I mean, it shouldn’t be this difficult, should it? I have the main bits worked out already in my head. It will be structured in four movements, after Beethoven’s ninth as a kind of homage; the regular strings and woodwind affair for instruments. I would like a piano there a la Gershwin, but I don’t want to turn it into a concerto… this is my ninth after all, so it has to be something special. Something… Romantic, with a sweeping melody and lots of intricate stylings.
I force myself to put pen to paper. Starting by drawing up the staves for each part, violins here, percussion there, and so on. And as I’m drawing, the physical movement unlocks something in my mind. The sound of a lone violin singing out in a high crystalline voice. Holding… holding… and then the woodwinds come in underneath, fleshing out the violin, building it into a C major chord. Holding… holding… then opening onto the main theme, like stepping into your favourite restaurant; a laughing, playful melody. Violins pizzicato, the piano providing a jazzy walking bass for balance.
The pages are really pilling up now. I’m in that place where I’m not exactly thinking in words, but a kind of subconscious musicality. I can hear each note down to the measliest semi-quaver unfold in my mind as a rich tapestry of sound. But as I finish the first movement and head into the adagio, I can hear a darker theme present itself.

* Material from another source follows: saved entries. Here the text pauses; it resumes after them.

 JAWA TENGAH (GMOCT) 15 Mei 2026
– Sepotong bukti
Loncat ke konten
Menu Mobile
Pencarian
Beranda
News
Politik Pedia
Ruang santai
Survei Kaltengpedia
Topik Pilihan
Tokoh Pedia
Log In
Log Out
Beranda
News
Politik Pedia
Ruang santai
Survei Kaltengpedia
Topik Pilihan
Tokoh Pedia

Something seems to be talking to me. I hear it in the blank spaces between the notes, in the silent stillness of the rests. Some being… some person is reaching out to me through a void of unknowable distance, trying desperately to communicate something vitally important. A feeling so transcendent, so poetically beautiful, that it would render this reality a mere shadow by comparison.

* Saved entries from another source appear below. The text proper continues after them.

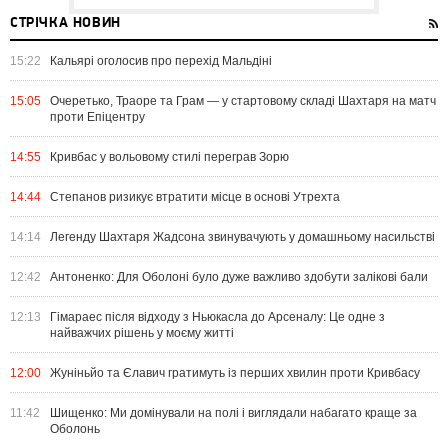
СТРІЧКА НОВИН
15:22
Кальярі оголосив про перехід Мальдіні
15:05
Очеретько, Траоре та Грам — у стартовому складі Шахтаря на матч
проти Епіцентру
14:55
Кривбас у вольовому стилі переграв Зорю
14:44
Степанов ризикує втратити місце в основі Утрехта
14:14
Легенду Шахтаря Жадсона звинувачують у домашньому насильстві
12:42
Антоненко: Для Оболоні було дуже важливо здобути залікові бали
12:13
Гімараес після відходу з Ньюкасла до Арсеналу: Це одне з
найважчих рішень у моєму житті
12:00
Жуніньйо та Єлавич гратимуть із перших хвилин проти Кривбасу
11:42
Шищенко: Ми домінували на полі і виглядали набагато краще за
Оболонь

And beneath my pen appears the most sublime piece of music I’ve ever seen. So full of emotion, so full of an unfulfilled longing for life, for existence that… that words fail. It’s something that you can only experience. The presence is speaking through me, guiding my hand, whispering in my mind the secret melodies of gods.
My hand is starting to hurt now. I want to pause for a moment to recuperate, but I can’t. The thing urges me forwards relentlessly. I want to stop, but the music. It’s beyond wonderful. There’s a spiking flaming sensation in my brain, sending awful throbs of heat through my body. I try to let go, but I can’t. It’s holding me there; all I can do is watch.
Memories pop into existence before my eyes as the light fades. There’s me at my first piano competition. A local kind of thing for bragging rights instead of prize money. Mostly parents in the audience. I’m playing Chopin’s raindrop prelude; I can see myself pressing keys in time with the emotion of the piece. But before I can remember how it ends, the memory fades. Used up by the music.
There’re more memories now, sliding past in a blur of colour, a solid wall of life. Falling from my mind and into the music. I catch brief glimpses of them as they fade: there’s my old piano teacher who died in a car acceded when I was 12, there’s me aged 16 pounding out the piano section of one of Rachmaninoff’s finger busters for a packed theatre, the moment I discovered I could write music as well as play it.
A grey void is consuming my world. The paper spread out in front of me is losing focus. The pen snaps in my hand. I can’t feel any pain, though I can sense the plastic shards digging into my palm. Except the music. The beautiful, beautiful music rippling through my disintegrating mind as I slide away from myself, into the slow timelessness of eternity.